There is a cool breeze that is wafting its way across the porch as I write as well.  It is devoid of any hint of humidity which the day might later bring but is now just lazily and happily moving across the porch and my computer, a gentle greeting from the cloud cover above.

And we are in such desperate need for rain - any rain - right now.  Not that we have been so bad as years past, but we are already on severe water restrictions (not that such influences me at this point.  Other than my garden and select plants, I am operating under belief that if it cannot survive the climate here I am not going to make special efforts.  My money and my efforts are better spent on other things). I took a chance last night and did not water the garden in hopes that it would rain - even when the sky said otherwise to me.

The rain seems to be getting harder.  The ground now bears the true appearance of a rainstorm, not just the half-wet appearance of a storm which was all promise and no action.

As I sit here, it strikes me as terribly odd that dreadful things can happen - are happening - half a world away and yet I am sitting here on my porch enjoying a quiet rainstorm as if nothing else in the world was going on.  Surreal, almost.

Now the rain seems to be cutting back some, leaving only the draining sound of the water as it runs down the gutters and into the drainpipes as the major sound.  The cool wind is still making its way across the porch, perhaps a last gift as it moves off to some other porch and summer returns.

Would that all my mornings started this peacefully and full of life-nourishing grace.

Monday, July 14, 2014


Tokai has been this weekend.  As usual, I have enjoyed it even as I am reminded once again of how little I actually know about Iaijutsu. This year's take away for me?  Seriousness.

I realized is practicing and my attendant continued issues of not performing correctly that I am not serious about iaijutsu the way I should be.  I get to a certain level in this (or really in anything) and then I get bored with it.  I am not on the path of continued improvement and truly knowing that which I participate in.  I allow myself to be satisfied at a certain level and consider that to be having "achieved" something.

As I reflected on this Saturday night I realized that this is not only true of iaijutsu but of my life in general.  I want to do things but I never pursue them to the level that I should but only to the level that I am interested in or does not bore me.  The result?  I know a lot about a great deal but am an expert at or achieve very little.

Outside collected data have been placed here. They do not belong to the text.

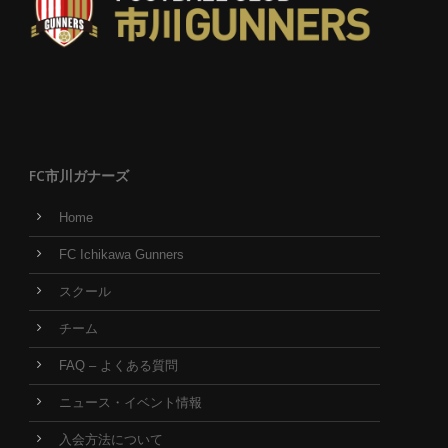
FC市川ガナーズ
Home
FC Ichikawa Gunners
スクール
チーム
FAQ – よくある質問
ニュース・イベント情報
入会方法について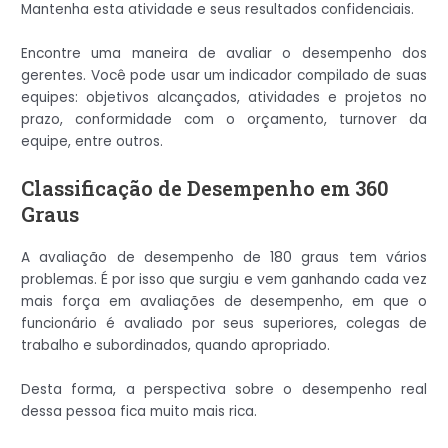
Mantenha esta atividade e seus resultados confidenciais.
Encontre uma maneira de avaliar o desempenho dos
gerentes. Você pode usar um indicador compilado de suas
equipes: objetivos alcançados, atividades e projetos no
prazo, conformidade com o orçamento, turnover da
equipe, entre outros.
Classificação de Desempenho em 360
Graus
A avaliação de desempenho de 180 graus tem vários
problemas. É por isso que surgiu e vem ganhando cada vez
mais força em avaliações de desempenho, em que o
funcionário é avaliado por seus superiores, colegas de
trabalho e subordinados, quando apropriado.
Desta forma, a perspectiva sobre o desempenho real
dessa pessoa fica muito mais rica.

What does this mean?  I need a renewed commitment.  A commitment to actually completing that which I start, a commitment to accomplishing fully that which I set out to do.  A commitment to be serious about that which I undertake, to accept and realize that any decision to start to something is a decision to follow it through to true completion or mastery.

I took the time to list out the things that I feel are important to myself and my life.  10 things.  I am going to use as the basis of my commitment and seriousness.  If it is on the list, it needs to become an item which I intend to either complete or master.  And for those which I complete, I will place another item on the list.

Life is to short to not be serious about that which we do and seek to do it to the best of our abilities.